Building a ‘beauty-ful’ community

The advertisers were happy. The audience was there. So the next logical step was a Loyalty Rewards Program…right?

This is an abridged case study. All sensitive information has been omitted. All information in this case study is my own and does not necessarily reflect the views of the client.

Product

A popular beauty website that features reviews, how-tos, and articles from a crew of experts.

 

Problem

Is a Loyalty Rewards Program (LRP) worth the cost and effort?. 

After a stellar first year the website became the #1 online beauty destination in Australia. Traffic was great, but now they needed to start phase two. On the consumer side they wanted better brand engagement and recognition. On the client side they wanted a wider variety of offerings that advertisers would find attractive. They recognised the need and importance of creating a community space for both users and clients and were curious to see if a loyalty rewards program would be the best way to go about it. LRPs are extremely costly so a lot of research needed to go into the idea before stakeholder approval.

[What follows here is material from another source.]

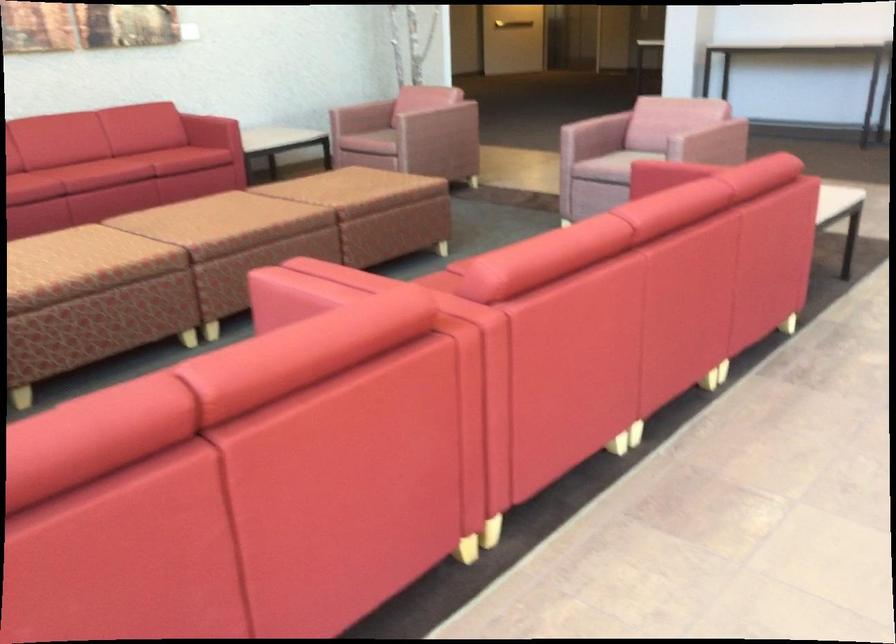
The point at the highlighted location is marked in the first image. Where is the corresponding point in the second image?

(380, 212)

The advertiser client side of the project had already been investigated and documented based on their existing sales relationships. It was the consumer user’s experience that still needed to be considered: if the consumers did not engage with the LRP then the advertisers wouldn’t either.

 

Limitations

Budget – Loyalty Reward Programs (LRPs) are expensive to buy, implement, manage and fulfil – they are essentially a whole separate website.

 

Role & Responsibilites

Role / UX designer & researcher

Responsibilities / Take product through the user experience process; recommend viable solutions to the problem based on the findings from the UX process; put together a thorough and compelling body of research to support the proposed solutions; present the solutions to internal and external stakeholders; iterate based on feedback

The Discovery Phase

 

First, I compiled a list of questions that needed to be asked:

With regards to a Loyalty Rewards Program…

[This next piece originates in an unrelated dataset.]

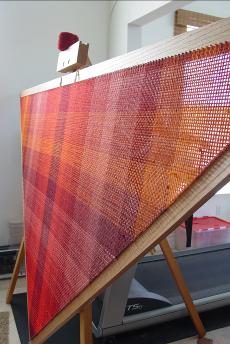
In order to click on wooden windowsill in this screenshot , I will do `click(191, 17)`.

What problem are we solving for the user?
What do we offer them that they can’t get anywhere else?
Why are our users motivated to earn points with us?
Once they’ve completed ‘the loop’ and redeemed a product/prize, what keeps them motivated to start again?
Why are our users motivated to move to the next reward level?
What do we anticipate as their possible pain points during their journey?

Who is our ideal member?
What does their participation look like in the loyalty program?
What does their participation look like offsite?

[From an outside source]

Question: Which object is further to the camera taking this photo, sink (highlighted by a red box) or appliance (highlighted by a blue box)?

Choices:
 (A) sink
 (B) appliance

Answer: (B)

Breaking the big picture problem down into smaller, thorough questions made it easy to begin applying UX methodologies to the challenge – and helped make sure all bases were being explored.

Step One / Tools

I chose the UX methodologies that were most relevant to the problem at hand to help guide the analysis.

Market analysis

Immersive research on everything to do with female-skewed Loyalty Reward Programs.

Competitive product analysis

Who’s the most popular and why?

Extensive matrix of the who’s who of online beauty communities (ex. tone of voice (TOV), engagement strategy, community cultivator, feature comparison, etc.).

User goals vs. Business Goals

Outline and make a case for the user’s goals and what’s needed to achieve them. The short term the monetary return of fulfilling user goals is not very compelling, but long-term would ensure growth and retention.

Comparative feature analysis

Analysed and compiled a list of competitor features that help facilitate community and would be possible to implement without too much development and financial cost.

Fun fact / The most popular beauty communities are behemoths, some with devotees with 20+yrs membership – fiercely tight knit, passionate and territorial groups. Who would have thought?

Step Two / Findings

LRPs are an expensive, time intensive undertaking and it’s extremely important to consider all these factors in relation to the users and their engagement before committing to starting one.

An established loyal community of website users is essential before implementing a LRP. To begin to build a community presence you need to infuse a website with the voices of the users. Experts are now not just the editors of magazines, but the owners of Youtube, Instagram, Snapchat, etc. accounts. It’s not hierarchical in the same way it once was, but linear…spanning across peer to peer.

Solutions

The overall finding was that implementing an LRP without an established community was a gamble. The recommendation was to make interim changes to the website to begin facilitating community and gage the user’s appetite first before committing to the bigger project.

I provided a suggested feature updates document with visual aids to show how these updates could be implemented. The suggested feature updates were picked based on common features in popular communities the brand most wanted to emulate.